Page:
+++

[ntp:questions] Leap second to be introduced in June

Rob nomail at example.com
Mon Jan 12 15:43:47 UTC 2015

Michael Moroney <moroney at world.std.spaamtrap.com> wrote:
> Rob <nomail at example.com> writes:
>>Michael Moroney <moroney at world.std.spaamtrap.com> wrote:
>>> If I have a system synchronized with a public NTP source, which is 
>>> synchronized with an atomic clock that provides leap second info, and
>>> I am watching carefully, what will happen when the leap second hits?  Will
>>> my system suddenly find its clock off by 1 second and slowly drift to
>>> the accurate time provided by the NTP server?
>>That depends on what kind of system it is.
>>Carefully designed systems will do the right thing.
> I was wondering if there was a predefined "right thing" used by ntpd for
> dealing with leap seconds.

+++

Given entries:
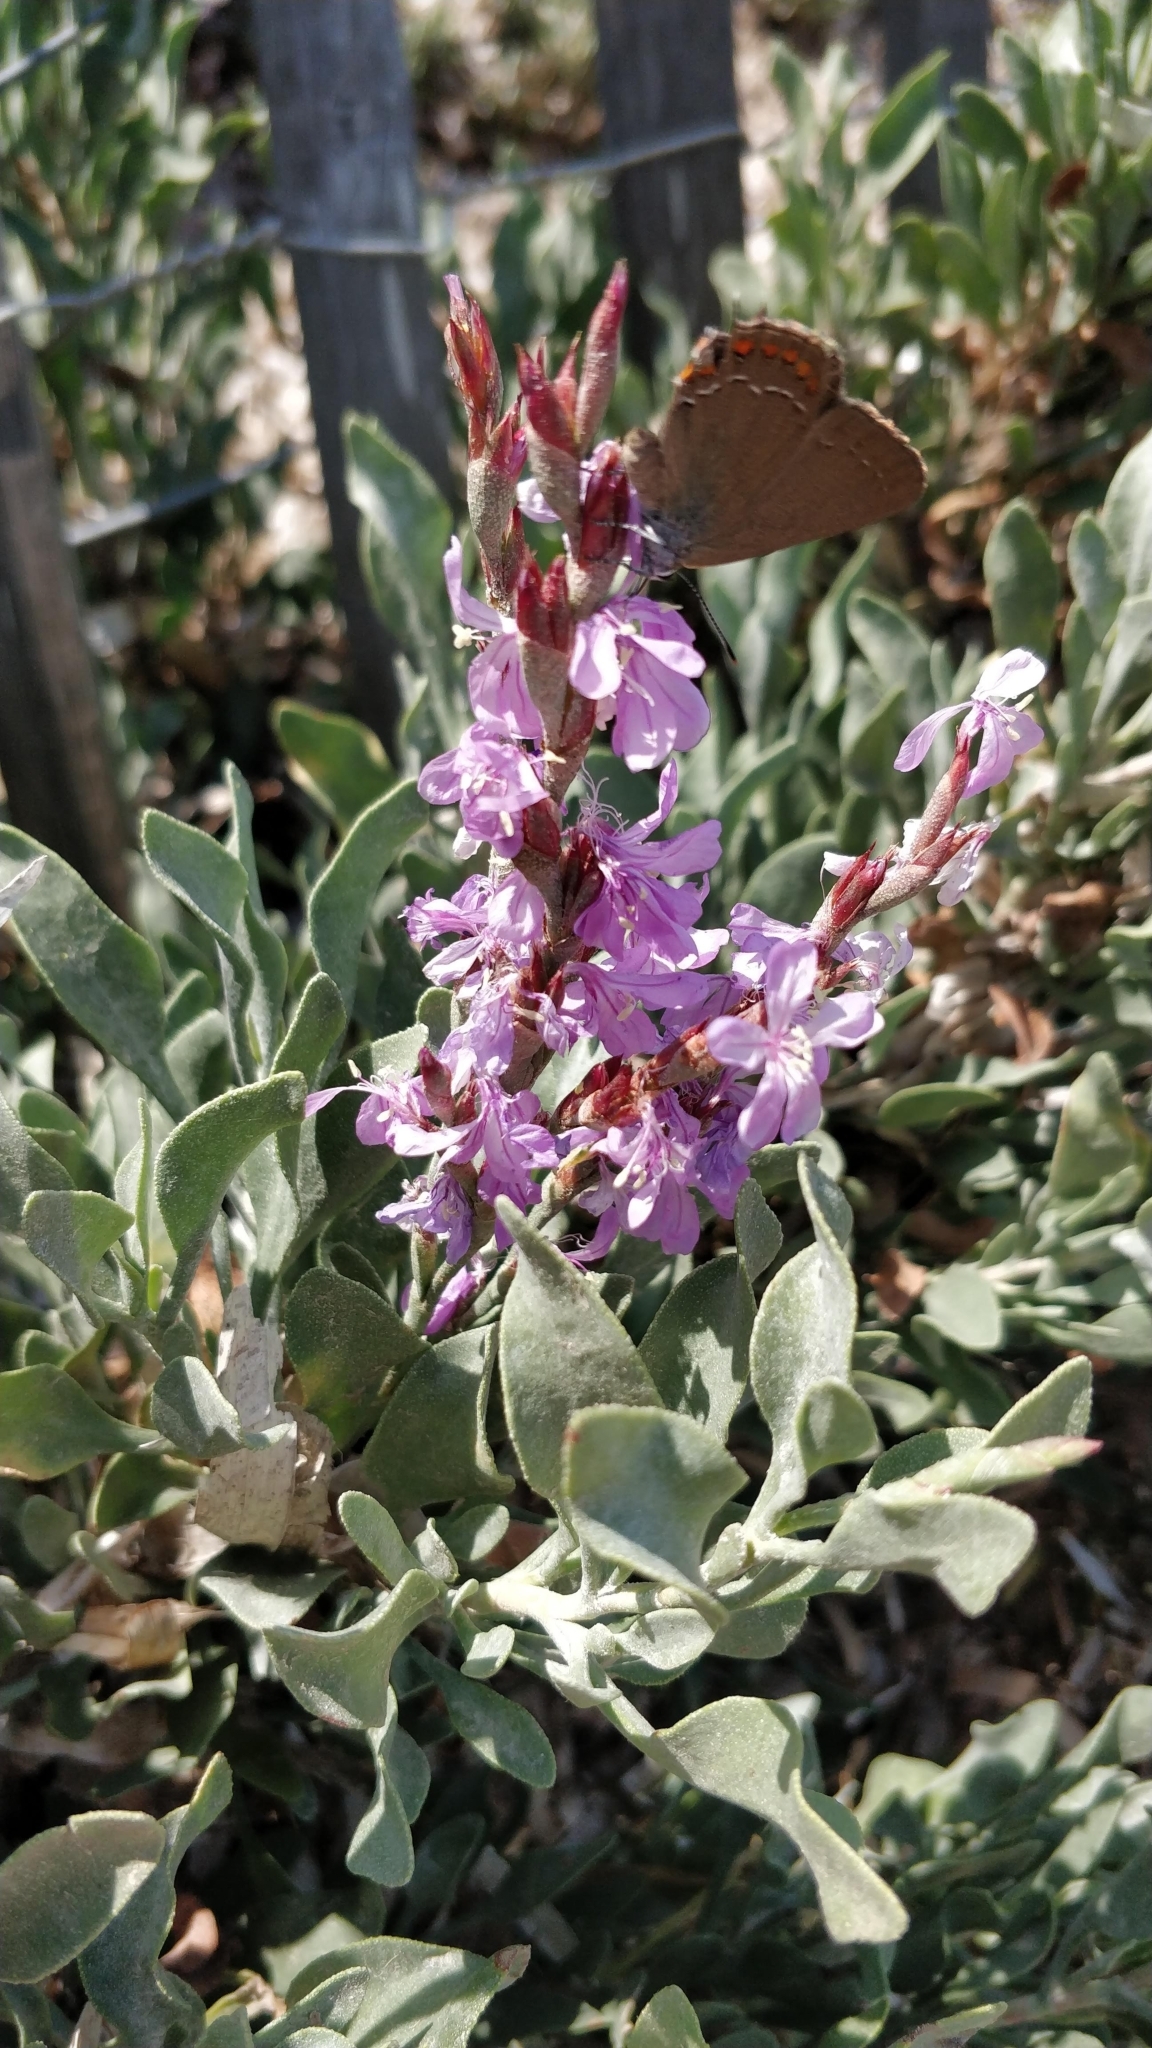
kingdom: Plantae
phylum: Tracheophyta
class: Magnoliopsida
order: Caryophyllales
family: Plumbaginaceae
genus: Limoniastrum
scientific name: Limoniastrum monopetalum
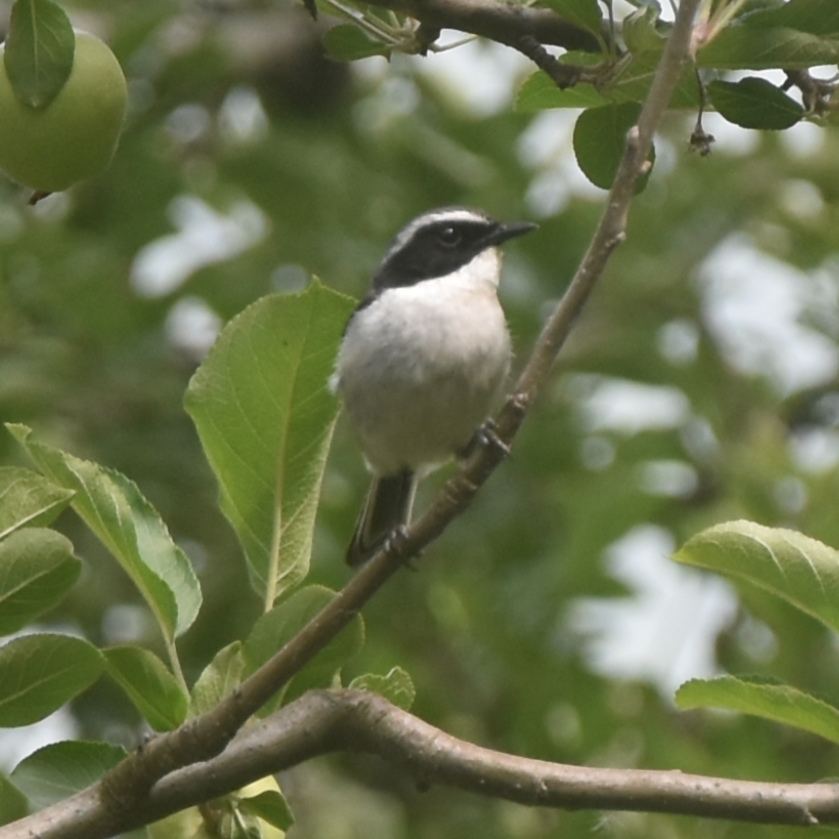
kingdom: Animalia
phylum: Chordata
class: Aves
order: Passeriformes
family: Muscicapidae
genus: Saxicola
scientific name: Saxicola ferreus
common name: Grey bush chat
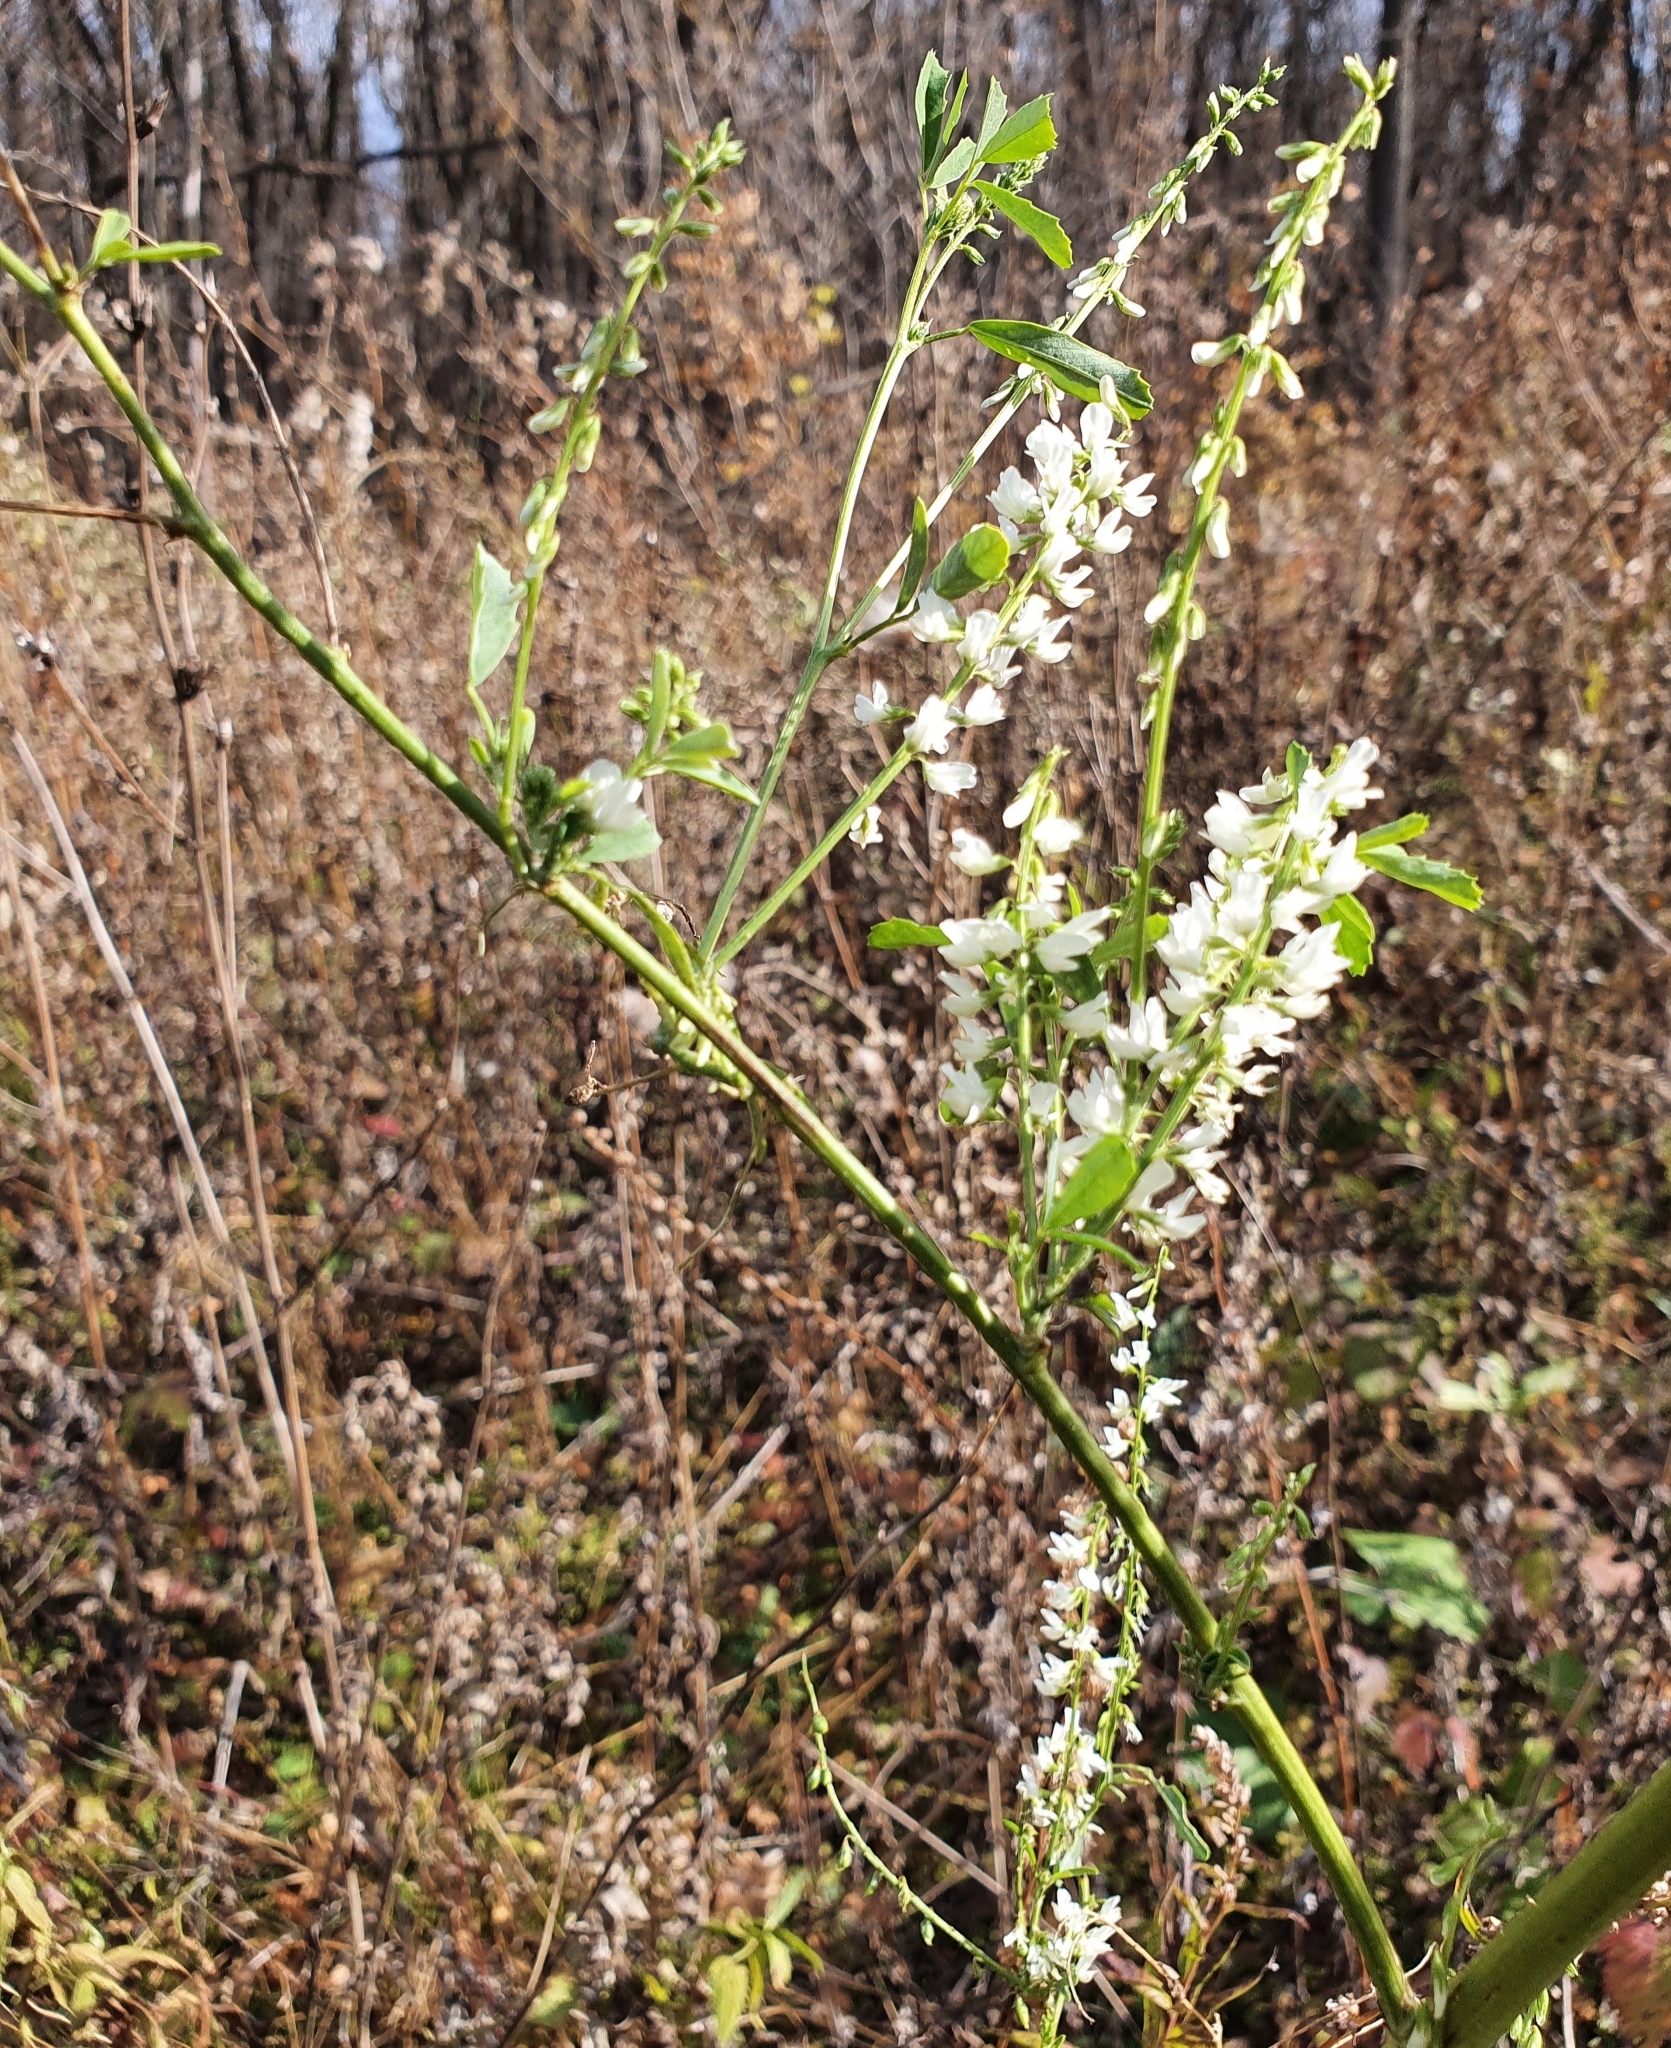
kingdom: Plantae
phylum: Tracheophyta
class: Magnoliopsida
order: Fabales
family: Fabaceae
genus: Melilotus
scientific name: Melilotus albus
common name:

+++

Aim 1: According to the header of the leap second thread, in which month is the leap second to be introduced?
Aim 2: In the leap second thread, substitute "GPS receiver" for "atomic clock" and reproduce everything from "[ntp:questions] Leap second" down to "the NTP server?".
Aim 3: Proceed with the leap second thread from the point at which it stops.
The data are not required for any of this work.

Task result 1: June.

Task result 2:
[ntp:questions] Leap second to be introduced in June

Rob nomail at example.com
Mon Jan 12 15:43:47 UTC 2015

Michael Moroney <moroney at world.std.spaamtrap.com> wrote:
> Rob <nomail at example.com> writes:
>>Michael Moroney <moroney at world.std.spaamtrap.com> wrote:
>>> If I have a system synchronized with a public NTP source, which is 
>>> synchronized with an GPS receiver that provides leap second info, and
>>> I am watching carefully, what will happen when the leap second hits?  Will
>>> my system suddenly find its clock off by 1 second and slowly drift to
>>> the accurate time provided by the NTP server?

Task result 3:
> The system I am thinking about (OpenVMS) is probably unfamiliar with 
> others here.  It uses Unix code (ntp 4.2.something) as a base for its NTP
> server.
> Internally, its clock is based on the number of nanoseconds since a base
> date.  It is impossible for it to represent an internal time of 23:59:60.
> Conversion of such a time from ascii to the internal format will result in
> an error.

This is typical for computer systems.  The designers did not take leap
seconds into account, and the only ways for it to deal with them are to
change the base date or to fuzz with the real time counter.

The reprsentation isssue is normally not that important, because it
only occurs during one second.  However, the way it handles the concealment
of that extra second may be important to programs that expect a contiguous
time scale.

Consult your reference manuals to see how it is done.  It is not done by
NTP but by the OS kernel.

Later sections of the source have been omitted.